* Records shown *
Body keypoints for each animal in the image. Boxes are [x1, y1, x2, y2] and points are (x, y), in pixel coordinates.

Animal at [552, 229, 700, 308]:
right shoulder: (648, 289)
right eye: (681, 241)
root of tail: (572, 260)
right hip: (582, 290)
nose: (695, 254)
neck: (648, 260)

...

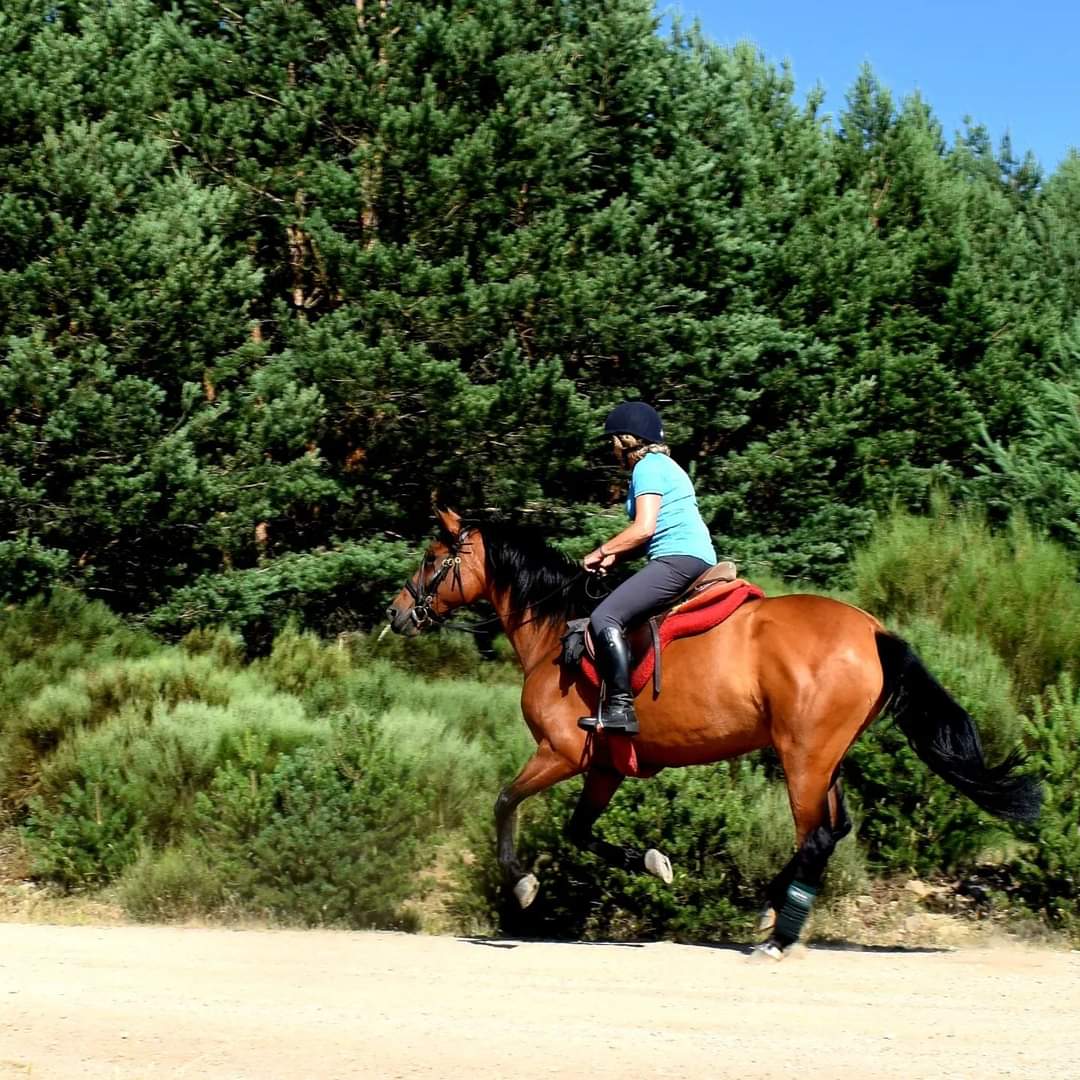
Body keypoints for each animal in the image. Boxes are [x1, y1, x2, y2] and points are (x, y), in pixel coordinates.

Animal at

* Exercise directions *
Give again, word for word, every line of the listing above from the one with "right shoulder: (648, 289)" to the one with "neck: (648, 260)", both inclusive, and nothing beyond them.

* Output for this exercise *
right shoulder: (648, 289)
right eye: (681, 241)
root of tail: (572, 260)
right hip: (582, 290)
nose: (695, 254)
neck: (648, 260)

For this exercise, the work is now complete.